Devuelve sin cambios el pasaje del fragmento del documento que empieza en las palabras "Decía el escritor" y termina tras "al visitante esporádico.".

• FRAGMENTO DEL DOCUMENTO
"""
La reja
Paseo por la Plaza de la hora en Pastrana y tras pasar el arco de acceso a la misma, diviso a un lado una minúscula placa que recuerda la visita de Camilo José Cela a estos páramos, allá por 1946, conmemorativa de su famoso Viaje a la Alcarria.
Decía el escritor que al incorporarse a la plaza de soportales y mirador imponente a las serranías cercanas, creía estar entrando en una ciudad medieval; a buen seguro que la sensación se acrecentaría a medida que anduviese por sus angostas y empinadas callejuelas, llenas de casas con blasones y escudos heráldicos, ínfulas arcaicas de un pasado que hoy aún reluce e impresiona al visitante esporádico.
"""
• FILAS EXTRAÍDAS
"""
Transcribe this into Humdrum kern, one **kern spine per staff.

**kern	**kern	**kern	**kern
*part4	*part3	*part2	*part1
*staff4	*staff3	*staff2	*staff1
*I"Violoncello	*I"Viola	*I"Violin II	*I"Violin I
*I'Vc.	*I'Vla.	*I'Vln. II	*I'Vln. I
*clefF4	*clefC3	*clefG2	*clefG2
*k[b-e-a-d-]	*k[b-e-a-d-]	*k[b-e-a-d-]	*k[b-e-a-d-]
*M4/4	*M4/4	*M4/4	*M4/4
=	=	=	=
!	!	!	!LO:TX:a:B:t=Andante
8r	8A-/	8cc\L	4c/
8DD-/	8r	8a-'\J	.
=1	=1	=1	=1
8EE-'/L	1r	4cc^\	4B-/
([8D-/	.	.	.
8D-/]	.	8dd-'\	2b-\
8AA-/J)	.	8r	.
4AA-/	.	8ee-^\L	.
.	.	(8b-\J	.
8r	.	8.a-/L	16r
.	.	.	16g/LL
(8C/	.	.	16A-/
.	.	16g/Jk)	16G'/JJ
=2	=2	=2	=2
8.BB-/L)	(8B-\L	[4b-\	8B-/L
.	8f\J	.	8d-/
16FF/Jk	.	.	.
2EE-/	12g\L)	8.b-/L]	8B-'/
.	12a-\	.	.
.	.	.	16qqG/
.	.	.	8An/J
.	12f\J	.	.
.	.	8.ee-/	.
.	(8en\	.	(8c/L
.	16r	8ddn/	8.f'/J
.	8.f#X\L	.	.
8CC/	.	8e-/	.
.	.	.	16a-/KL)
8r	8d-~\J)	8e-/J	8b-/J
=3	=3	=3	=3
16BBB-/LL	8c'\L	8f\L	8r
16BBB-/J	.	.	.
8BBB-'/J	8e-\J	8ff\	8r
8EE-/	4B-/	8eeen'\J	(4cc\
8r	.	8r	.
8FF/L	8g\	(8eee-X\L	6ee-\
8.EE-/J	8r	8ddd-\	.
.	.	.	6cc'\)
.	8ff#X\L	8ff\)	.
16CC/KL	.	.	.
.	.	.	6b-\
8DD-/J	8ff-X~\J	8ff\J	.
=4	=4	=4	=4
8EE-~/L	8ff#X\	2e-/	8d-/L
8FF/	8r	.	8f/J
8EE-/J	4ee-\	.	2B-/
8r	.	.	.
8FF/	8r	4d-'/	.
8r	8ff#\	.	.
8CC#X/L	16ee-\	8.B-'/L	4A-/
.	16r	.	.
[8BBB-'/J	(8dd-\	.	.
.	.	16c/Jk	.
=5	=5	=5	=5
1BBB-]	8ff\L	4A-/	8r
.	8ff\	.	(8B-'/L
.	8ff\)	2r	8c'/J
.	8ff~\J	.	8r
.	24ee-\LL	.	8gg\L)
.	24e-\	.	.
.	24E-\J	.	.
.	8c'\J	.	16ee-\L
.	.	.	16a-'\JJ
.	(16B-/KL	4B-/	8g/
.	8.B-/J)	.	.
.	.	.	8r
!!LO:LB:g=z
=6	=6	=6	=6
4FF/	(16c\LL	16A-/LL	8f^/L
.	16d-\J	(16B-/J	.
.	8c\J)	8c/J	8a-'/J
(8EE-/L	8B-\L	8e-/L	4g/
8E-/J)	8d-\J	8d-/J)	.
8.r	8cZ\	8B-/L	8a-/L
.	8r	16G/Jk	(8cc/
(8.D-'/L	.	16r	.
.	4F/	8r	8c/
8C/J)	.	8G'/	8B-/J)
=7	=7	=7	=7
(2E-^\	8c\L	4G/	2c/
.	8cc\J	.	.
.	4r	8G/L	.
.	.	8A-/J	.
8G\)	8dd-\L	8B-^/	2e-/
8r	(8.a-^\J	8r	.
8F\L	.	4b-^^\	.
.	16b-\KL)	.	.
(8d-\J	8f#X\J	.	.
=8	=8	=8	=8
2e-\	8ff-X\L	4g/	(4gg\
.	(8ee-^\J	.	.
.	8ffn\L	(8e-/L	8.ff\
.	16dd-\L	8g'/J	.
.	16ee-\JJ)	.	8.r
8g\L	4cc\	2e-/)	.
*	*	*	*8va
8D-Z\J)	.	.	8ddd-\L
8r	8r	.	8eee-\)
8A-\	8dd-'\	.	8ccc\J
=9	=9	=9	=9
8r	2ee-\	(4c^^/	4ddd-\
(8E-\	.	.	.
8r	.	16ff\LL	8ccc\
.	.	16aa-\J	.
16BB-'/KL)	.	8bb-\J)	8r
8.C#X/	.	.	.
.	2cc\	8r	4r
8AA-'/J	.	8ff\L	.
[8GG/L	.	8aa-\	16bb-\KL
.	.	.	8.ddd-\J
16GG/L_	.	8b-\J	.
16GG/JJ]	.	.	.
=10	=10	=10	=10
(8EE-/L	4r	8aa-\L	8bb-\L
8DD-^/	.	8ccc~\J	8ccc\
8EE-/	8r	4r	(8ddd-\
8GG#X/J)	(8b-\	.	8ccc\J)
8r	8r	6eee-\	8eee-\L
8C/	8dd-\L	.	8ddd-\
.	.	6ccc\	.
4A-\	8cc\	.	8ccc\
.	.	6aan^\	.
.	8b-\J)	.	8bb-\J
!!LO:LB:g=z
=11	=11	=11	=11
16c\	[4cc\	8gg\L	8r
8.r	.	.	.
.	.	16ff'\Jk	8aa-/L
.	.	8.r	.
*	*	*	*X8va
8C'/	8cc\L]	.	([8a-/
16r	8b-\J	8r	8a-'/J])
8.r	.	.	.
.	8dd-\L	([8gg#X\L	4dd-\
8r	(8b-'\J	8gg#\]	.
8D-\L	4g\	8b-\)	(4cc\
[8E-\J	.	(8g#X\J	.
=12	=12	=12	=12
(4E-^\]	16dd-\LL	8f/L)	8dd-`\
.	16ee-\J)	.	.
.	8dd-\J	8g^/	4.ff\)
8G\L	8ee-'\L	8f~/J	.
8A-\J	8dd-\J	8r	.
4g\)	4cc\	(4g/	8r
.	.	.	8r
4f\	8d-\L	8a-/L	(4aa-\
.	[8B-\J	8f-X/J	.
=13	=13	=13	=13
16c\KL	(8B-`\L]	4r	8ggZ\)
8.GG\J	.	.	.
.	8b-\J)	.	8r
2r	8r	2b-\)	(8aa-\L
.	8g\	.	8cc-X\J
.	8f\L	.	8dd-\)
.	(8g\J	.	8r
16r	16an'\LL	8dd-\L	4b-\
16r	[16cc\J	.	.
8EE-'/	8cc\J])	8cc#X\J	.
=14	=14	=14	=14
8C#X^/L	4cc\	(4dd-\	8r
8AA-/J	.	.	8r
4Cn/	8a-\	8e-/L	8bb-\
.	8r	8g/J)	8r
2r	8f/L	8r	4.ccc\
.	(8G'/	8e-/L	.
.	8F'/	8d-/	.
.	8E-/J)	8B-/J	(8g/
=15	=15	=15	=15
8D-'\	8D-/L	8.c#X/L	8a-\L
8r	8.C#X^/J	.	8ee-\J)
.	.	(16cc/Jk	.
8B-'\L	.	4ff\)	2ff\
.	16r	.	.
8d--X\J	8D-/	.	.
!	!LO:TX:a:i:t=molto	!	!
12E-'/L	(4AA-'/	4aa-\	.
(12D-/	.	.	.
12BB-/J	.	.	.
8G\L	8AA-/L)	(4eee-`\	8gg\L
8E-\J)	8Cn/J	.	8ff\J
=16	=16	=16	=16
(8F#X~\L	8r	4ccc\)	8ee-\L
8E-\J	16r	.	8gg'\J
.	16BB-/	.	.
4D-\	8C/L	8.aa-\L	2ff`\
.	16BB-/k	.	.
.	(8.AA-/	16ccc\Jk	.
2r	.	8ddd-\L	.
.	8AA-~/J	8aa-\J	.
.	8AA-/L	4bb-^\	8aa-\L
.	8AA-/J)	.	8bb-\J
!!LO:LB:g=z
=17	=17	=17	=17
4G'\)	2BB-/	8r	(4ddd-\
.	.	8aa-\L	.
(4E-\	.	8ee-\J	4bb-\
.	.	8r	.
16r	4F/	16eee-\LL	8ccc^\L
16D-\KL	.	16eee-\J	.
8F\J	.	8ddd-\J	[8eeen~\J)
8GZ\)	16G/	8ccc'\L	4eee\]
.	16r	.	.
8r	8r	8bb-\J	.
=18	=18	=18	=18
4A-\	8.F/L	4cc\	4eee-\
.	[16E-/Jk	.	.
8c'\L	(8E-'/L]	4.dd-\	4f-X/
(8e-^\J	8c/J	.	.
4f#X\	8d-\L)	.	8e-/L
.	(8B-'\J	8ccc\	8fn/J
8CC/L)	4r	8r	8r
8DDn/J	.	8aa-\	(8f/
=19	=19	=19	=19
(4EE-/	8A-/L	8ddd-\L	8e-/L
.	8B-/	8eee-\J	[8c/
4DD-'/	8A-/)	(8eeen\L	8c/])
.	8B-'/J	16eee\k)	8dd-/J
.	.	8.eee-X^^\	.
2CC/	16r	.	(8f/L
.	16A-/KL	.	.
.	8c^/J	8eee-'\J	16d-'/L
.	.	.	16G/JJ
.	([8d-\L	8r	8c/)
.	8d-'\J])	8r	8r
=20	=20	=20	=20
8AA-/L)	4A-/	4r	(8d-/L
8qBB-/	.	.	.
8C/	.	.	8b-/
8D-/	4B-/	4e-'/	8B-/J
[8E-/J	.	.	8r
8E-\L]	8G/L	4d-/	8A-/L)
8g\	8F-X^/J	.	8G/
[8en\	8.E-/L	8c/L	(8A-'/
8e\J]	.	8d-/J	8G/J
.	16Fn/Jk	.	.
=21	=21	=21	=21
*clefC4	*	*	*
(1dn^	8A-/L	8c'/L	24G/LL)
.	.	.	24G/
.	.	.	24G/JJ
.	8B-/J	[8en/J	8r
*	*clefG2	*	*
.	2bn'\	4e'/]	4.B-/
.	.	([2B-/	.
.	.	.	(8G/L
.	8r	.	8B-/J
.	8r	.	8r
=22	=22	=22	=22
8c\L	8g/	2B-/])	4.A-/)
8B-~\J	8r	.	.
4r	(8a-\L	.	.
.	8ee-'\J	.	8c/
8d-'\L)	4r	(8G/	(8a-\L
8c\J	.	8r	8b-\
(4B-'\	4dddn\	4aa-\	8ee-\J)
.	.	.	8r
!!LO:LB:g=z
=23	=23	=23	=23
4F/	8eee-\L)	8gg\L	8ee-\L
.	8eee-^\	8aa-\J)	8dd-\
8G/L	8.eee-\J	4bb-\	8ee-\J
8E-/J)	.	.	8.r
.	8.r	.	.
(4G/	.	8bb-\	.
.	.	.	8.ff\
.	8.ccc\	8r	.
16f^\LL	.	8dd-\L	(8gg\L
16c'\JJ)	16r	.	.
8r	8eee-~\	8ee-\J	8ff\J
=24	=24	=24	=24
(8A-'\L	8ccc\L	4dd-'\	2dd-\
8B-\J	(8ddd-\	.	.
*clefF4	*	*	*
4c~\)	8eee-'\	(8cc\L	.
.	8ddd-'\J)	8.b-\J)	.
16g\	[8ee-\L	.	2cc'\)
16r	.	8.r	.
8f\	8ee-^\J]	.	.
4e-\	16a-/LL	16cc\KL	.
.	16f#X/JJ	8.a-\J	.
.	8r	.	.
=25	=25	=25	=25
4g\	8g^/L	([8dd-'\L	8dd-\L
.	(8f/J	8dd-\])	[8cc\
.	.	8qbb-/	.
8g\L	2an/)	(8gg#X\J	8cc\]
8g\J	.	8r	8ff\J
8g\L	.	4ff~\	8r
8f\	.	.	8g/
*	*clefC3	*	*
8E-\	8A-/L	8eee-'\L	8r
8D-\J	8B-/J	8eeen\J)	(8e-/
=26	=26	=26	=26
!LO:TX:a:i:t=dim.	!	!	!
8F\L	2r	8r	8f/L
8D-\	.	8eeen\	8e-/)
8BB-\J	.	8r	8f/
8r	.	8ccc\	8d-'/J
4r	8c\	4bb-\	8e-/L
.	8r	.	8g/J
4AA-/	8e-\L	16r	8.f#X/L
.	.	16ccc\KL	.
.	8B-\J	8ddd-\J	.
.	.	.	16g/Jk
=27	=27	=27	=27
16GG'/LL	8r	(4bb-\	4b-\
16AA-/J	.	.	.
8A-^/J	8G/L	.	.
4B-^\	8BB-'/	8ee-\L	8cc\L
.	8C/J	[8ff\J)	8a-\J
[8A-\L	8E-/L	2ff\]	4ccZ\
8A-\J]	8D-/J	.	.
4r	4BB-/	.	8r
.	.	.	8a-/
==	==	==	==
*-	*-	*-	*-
"""
• RESULTADO ESPERADO
Decía el escritor que al incorporarse a la plaza de soportales y mirador imponente a las serranías cercanas, creía estar entrando en una ciudad medieval; a buen seguro que la sensación se acrecentaría a medida que anduviese por sus angostas y empinadas callejuelas, llenas de casas con blasones y escudos heráldicos, ínfulas arcaicas de un pasado que hoy aún reluce e impresiona al visitante esporádico.